Saturday, 26 December 2009

Masham - North Yorkshire

We are planning on heading up to Masham for three days. Masham has a large market square.



We will be staying at the King’s Head Hotel, which is in the market square. The King’s Head Hotel is a fine Georgian building which dates back to the eighteenth century. In its time it has been a posting house, and an excise office. It looks warm and inviting from the outside, on a cold winters night!



The village of Masham itself was established in Saxon times. There is an air of old England about the town, with its quaint almshouses and spacious market place which holds a traditional market twice a week.

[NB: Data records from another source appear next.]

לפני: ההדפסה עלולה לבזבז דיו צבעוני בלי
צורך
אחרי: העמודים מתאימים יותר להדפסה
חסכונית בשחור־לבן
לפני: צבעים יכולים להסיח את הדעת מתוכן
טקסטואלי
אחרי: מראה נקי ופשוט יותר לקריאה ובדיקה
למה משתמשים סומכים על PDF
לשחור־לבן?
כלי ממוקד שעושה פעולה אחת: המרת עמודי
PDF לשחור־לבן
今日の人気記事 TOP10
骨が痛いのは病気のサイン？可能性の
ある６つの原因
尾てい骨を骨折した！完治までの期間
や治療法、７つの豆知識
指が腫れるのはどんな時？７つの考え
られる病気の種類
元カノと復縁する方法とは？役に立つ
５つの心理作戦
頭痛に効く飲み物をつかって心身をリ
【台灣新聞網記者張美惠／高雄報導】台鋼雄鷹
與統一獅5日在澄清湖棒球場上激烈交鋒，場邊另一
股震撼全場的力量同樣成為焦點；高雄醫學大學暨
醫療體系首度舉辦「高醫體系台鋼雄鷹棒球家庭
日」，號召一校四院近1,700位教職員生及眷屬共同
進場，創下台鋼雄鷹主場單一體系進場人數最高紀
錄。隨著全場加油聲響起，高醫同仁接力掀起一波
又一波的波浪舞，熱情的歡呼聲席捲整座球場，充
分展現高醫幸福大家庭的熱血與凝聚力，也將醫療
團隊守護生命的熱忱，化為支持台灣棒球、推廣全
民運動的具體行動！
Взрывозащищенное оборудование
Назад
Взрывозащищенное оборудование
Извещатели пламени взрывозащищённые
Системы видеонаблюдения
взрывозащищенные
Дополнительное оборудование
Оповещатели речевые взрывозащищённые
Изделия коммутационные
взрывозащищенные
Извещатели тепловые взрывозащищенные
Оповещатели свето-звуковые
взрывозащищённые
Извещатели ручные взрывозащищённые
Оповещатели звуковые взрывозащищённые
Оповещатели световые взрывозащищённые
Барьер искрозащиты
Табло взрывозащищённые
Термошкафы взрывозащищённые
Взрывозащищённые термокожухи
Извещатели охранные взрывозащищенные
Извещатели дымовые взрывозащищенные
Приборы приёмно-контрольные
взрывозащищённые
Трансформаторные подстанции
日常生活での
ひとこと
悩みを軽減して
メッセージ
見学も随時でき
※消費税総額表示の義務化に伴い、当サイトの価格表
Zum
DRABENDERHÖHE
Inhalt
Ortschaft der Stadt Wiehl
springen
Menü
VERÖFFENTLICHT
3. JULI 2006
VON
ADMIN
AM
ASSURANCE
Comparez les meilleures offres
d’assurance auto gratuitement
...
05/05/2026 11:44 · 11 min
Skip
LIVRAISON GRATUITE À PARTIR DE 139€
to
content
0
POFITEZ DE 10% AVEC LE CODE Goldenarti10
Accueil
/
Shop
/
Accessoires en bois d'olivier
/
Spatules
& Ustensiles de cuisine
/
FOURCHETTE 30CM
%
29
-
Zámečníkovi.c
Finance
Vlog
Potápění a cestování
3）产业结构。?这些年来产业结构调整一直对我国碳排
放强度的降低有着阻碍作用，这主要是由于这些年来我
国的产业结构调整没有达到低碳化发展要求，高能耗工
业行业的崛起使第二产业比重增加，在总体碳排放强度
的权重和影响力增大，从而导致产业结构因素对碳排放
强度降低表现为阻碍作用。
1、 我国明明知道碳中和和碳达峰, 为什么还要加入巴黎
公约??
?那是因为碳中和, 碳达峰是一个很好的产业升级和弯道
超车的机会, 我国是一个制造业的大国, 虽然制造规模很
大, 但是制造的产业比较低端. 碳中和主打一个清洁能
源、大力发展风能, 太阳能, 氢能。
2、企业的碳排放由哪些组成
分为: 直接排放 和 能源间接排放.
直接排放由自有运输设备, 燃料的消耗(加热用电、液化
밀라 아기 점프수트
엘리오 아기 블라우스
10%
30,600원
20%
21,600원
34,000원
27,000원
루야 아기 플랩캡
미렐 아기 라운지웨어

Masham Church is mentioned in the Domesday Book, and a round pillar in the churchyard, with figures representing Jesus and the Twelve Disciples is believed to be part of a cross carved over one thousand years ago!



There are amazingly not one, but two breweries in the town – Theakston’s and the Black Sheep Brewery. Theakston’s Brewery is home to the famous ale known as “Old Peculier”





The name is from the chairman of a special court.




In olden days, the journey from York to Masham was both arduous and dangerous, so the Archbishop of York established the Peculier Court of Masham to avoid having to make regular visits (peculier is a Norman word meaning particular).The chairman of this court is known as the Official and he has a special seal to mark his approval or decision.





The Court has a great deal of local power and the following are some of the offences dealt with in the past:

Not coming to church enough
Keeping a hat on during communion
For bidding the church wardens to do their worst
Not bringing children to be baptised
Husband and wife living apart
Drunkenness
Swearing
Brawling and scolding
For harbouring Roman Catholic Priests
For carrying a dead man’s skull out of the churchyard and laying it under the head of a person to charm them to sleep!


It sounds as though Masham was a bit of a wild place in days gone by!